#### [What is being asked]
Nothing but the lines from the one containing "For each object" through the end of the material should be restated, and each exactly.

#### [Data extract]
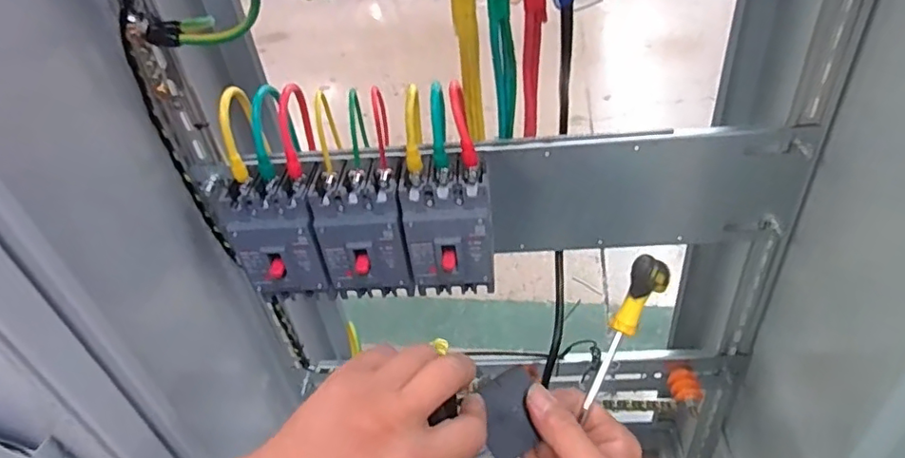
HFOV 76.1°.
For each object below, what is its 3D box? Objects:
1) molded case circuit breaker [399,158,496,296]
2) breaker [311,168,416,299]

#### [Output]
For each object below, what is its 3D box? Objects:
1) molded case circuit breaker [399,158,496,296]
2) breaker [311,168,416,299]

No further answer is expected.